[[ Extracted entries open ]]

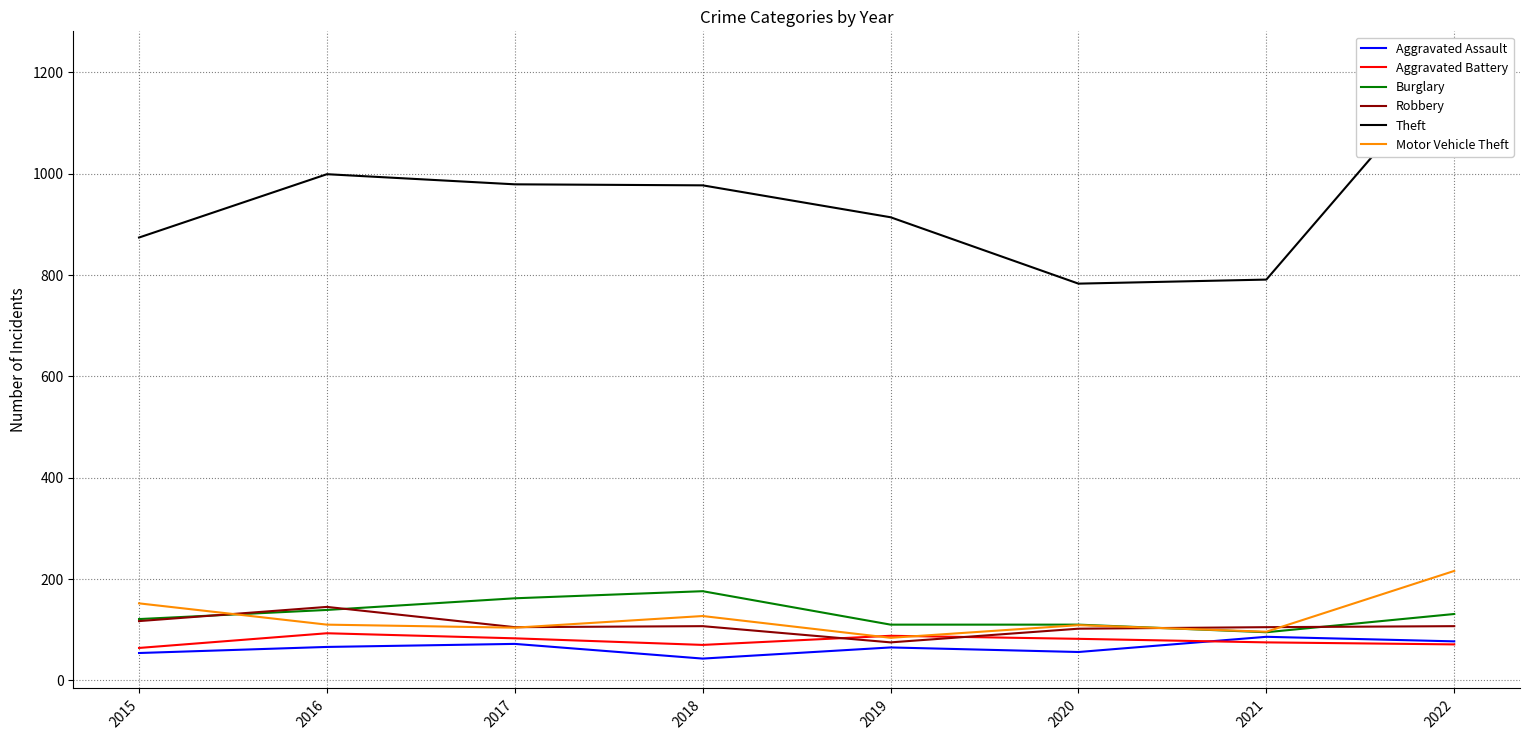

What is the approximate value of Theft at 2018?

977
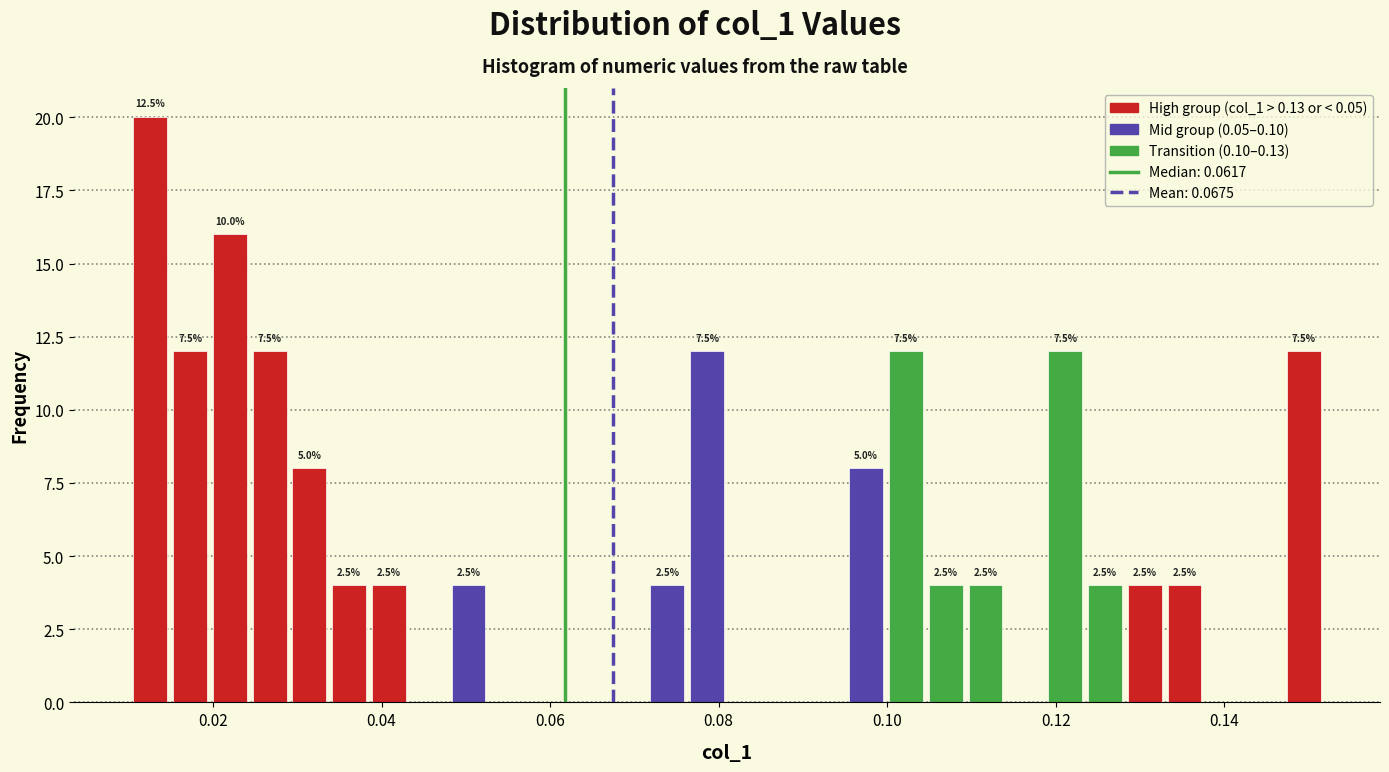

Read against the x-axis, roughly where is the centre of the tallest bar?

0.012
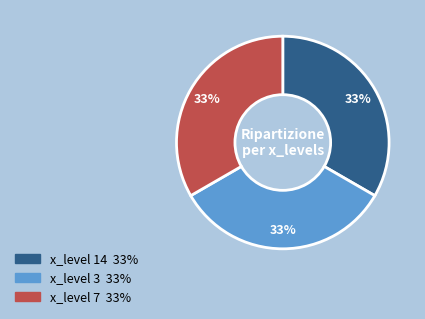

Does any single category account for the majority?

No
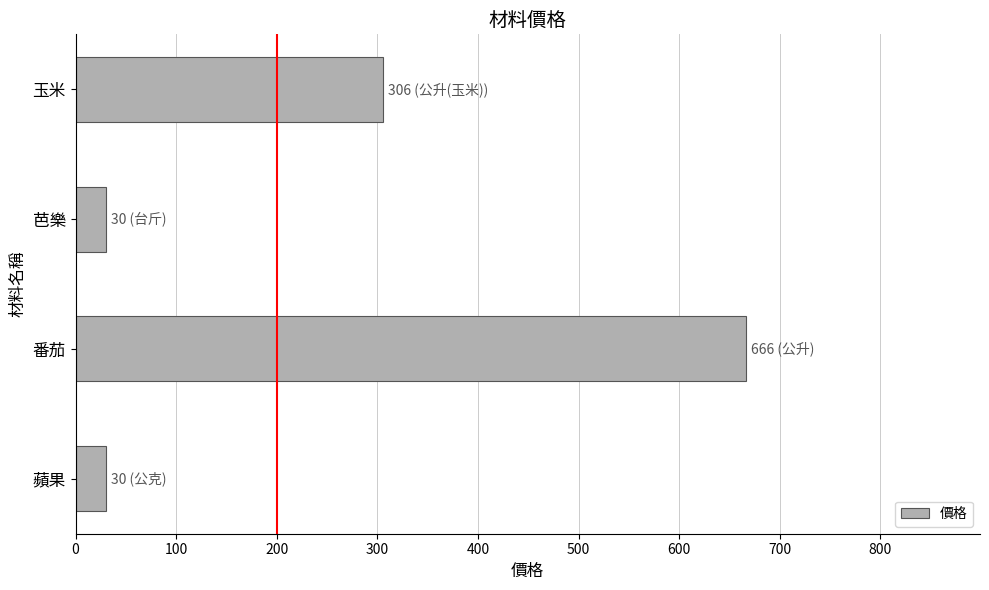

How many distinct data groups are displayed?

1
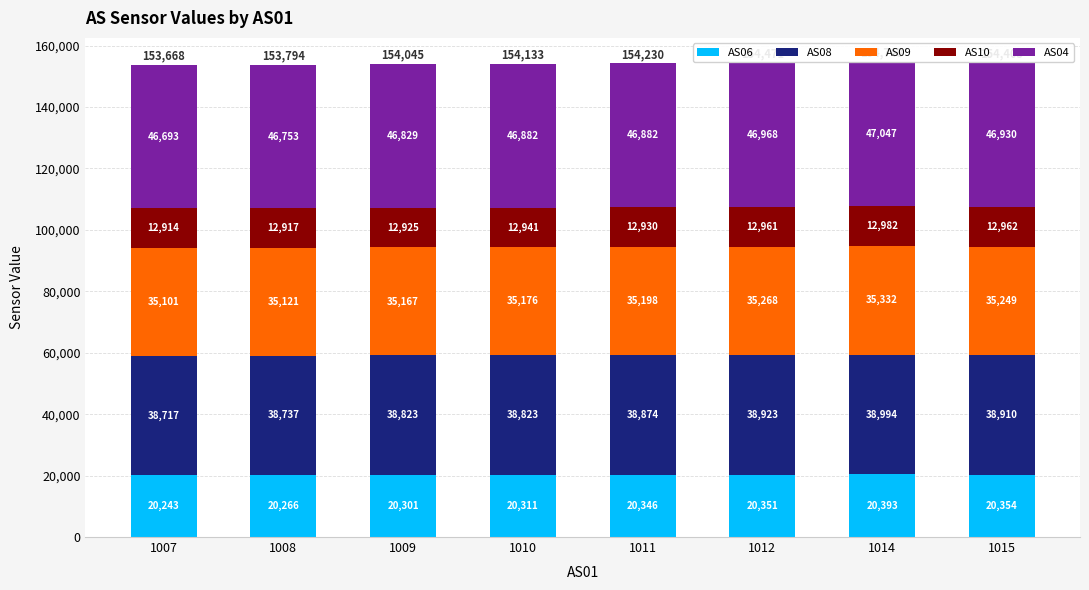

Between 1007 and 1012, which series saw the biggest shift?

AS04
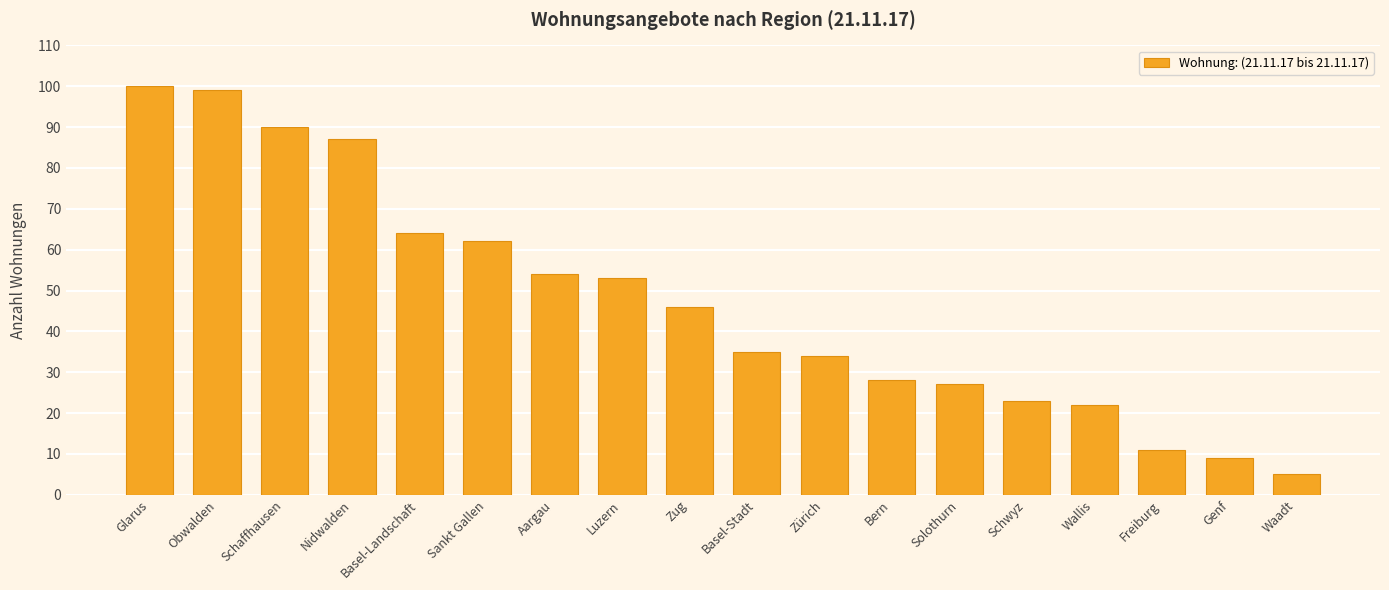

What is the label of the 16th bar from the left?

Freiburg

[[ Extracted entries closed ]]

#### Required work
Please write out all of the records above word for word, leaving out the pictures.

#### Response for this exercise
What is the approximate value of Theft at 2018?

977

Read against the x-axis, roughly where is the centre of the tallest bar?

0.012

Does any single category account for the majority?

No

How many distinct data groups are displayed?

1

Between 1007 and 1012, which series saw the biggest shift?

AS04

What is the label of the 16th bar from the left?

Freiburg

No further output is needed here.